Source document:
P4-SFU

This repository contains the code that was executed in order to determine whether a P4 SFU can decrease the proccessing time needed for packet multicasting in comparison to a User-level SFU. P4 folder contains files for the P4 SFU experiment, while User-level for the server based SFU written in Python.

Introduction

The purpose of this text is to provide an insight on the capabilities of an SFU in P4. Also known as Selective Forwarding Unit (SFU). It is deployed in almost every modern conferencing system and serves as a mean to duplicate and forward media streams between users. However, it is a frequent phenomenon for SFUs to not be specialized with the goal of reducing delay, and that load falls into the mechanisms that are responsible for the transportation of packets between kernel and user space. This occurrence can be bypassed with the use of P4.

SFU methods

We will examine the performance of two different SFUs. One built in the P4 programming language, and another built to mimic an SFU that uses the application layer to perform packet duplication. P4 stands for Programming Protocol-independent Packet Processors. This programming language allows for greater flexibility in the functionality of switches. This is the feature that we will be taking advantage of, in order to build an SFU that can manage to duplicate packets without reaching the application level. With the aim of having a comparison measure for the SFU in P4, we also created an SFU that runs purely on python scripts.

Implementation Details

Environment configuration

For the implementation of an SFU in P4, a virtual machine was used with a freshly installed Ubuntu 20.04.6 LTS. In order to install all the required P4 development tools, the following script was executed: install-p4dev-v5.sh. The experiment is being run on the folders of the p4 tutorial exercises so the main makefile can be used to automate network generation process. As per exercise, and explained in the project folders includes, a secondary make file that configures the architecture of the P4 switch and the topology. The architecture being used is that of BMv2. Both of the SFUs used Mininet to emulate and handle the virtual network. The traffic that flows through our virtual network was captured and analyzed through Wireshark.

The task:
List every heading in the P4 SFU text that comes after its title line "P4-SFU." The saved entries have no connection to the P4 SFU text.

Saved entries:
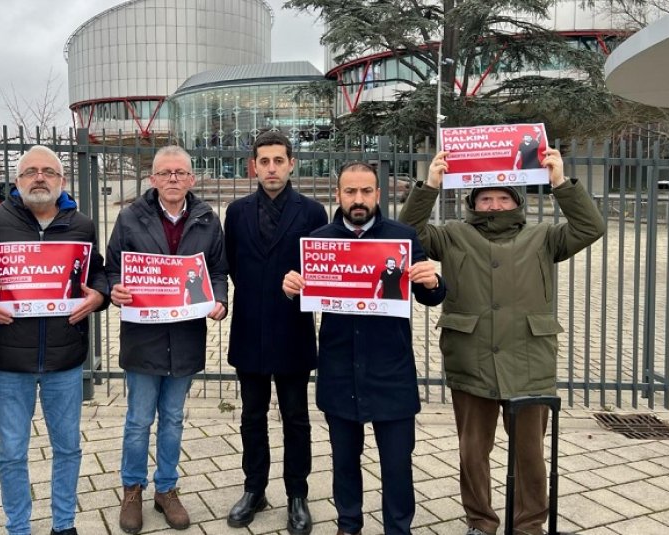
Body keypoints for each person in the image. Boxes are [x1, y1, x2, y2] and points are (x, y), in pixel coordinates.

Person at [399, 149, 605, 535]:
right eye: (485, 198)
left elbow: (590, 228)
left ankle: (529, 525)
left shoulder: (543, 237)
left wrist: (560, 182)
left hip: (528, 358)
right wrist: (429, 186)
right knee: (473, 452)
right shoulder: (453, 235)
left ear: (517, 201)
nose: (494, 205)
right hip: (470, 355)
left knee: (529, 454)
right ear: (473, 202)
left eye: (503, 197)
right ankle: (480, 521)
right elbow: (407, 234)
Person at [0, 145, 109, 535]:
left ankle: (64, 524)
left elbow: (99, 274)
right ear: (17, 182)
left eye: (49, 172)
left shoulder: (82, 225)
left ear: (62, 181)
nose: (40, 177)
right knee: (12, 453)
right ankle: (18, 527)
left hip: (65, 359)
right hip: (8, 361)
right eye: (31, 171)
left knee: (68, 448)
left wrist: (99, 296)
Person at [283, 162, 445, 535]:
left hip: (391, 371)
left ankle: (398, 529)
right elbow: (302, 293)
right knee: (343, 461)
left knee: (397, 464)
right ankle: (349, 524)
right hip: (340, 370)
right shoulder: (319, 240)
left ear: (377, 194)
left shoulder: (401, 237)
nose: (358, 200)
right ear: (338, 195)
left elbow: (429, 295)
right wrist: (291, 287)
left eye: (366, 192)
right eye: (350, 192)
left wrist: (432, 280)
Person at [106, 145, 228, 534]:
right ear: (153, 179)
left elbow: (218, 271)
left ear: (192, 179)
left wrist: (220, 301)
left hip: (186, 336)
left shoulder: (208, 219)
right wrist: (115, 289)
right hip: (143, 337)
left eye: (180, 172)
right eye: (165, 173)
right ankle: (132, 489)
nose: (173, 179)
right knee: (139, 420)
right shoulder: (129, 217)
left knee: (173, 419)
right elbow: (111, 268)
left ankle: (167, 488)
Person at [223, 130, 327, 534]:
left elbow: (320, 270)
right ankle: (255, 489)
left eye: (278, 161)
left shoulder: (313, 212)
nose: (271, 168)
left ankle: (297, 495)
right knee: (252, 416)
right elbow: (231, 263)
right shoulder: (236, 211)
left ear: (291, 164)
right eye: (263, 161)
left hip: (293, 330)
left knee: (297, 418)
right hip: (249, 327)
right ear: (254, 166)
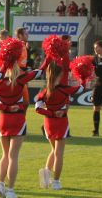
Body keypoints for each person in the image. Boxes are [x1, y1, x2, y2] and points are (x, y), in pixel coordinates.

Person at [0, 38, 39, 198]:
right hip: (17, 119)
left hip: (3, 119)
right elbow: (38, 72)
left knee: (4, 155)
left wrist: (5, 108)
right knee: (13, 156)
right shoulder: (21, 78)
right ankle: (10, 190)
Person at [34, 57, 85, 190]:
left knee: (54, 150)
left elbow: (37, 108)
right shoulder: (64, 89)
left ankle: (46, 173)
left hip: (48, 123)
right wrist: (83, 76)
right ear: (60, 75)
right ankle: (56, 181)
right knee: (59, 153)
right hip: (61, 122)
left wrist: (50, 113)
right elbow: (81, 88)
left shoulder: (44, 92)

Your response:
Introduction
SFU methods
Implementation Details
Environment configuration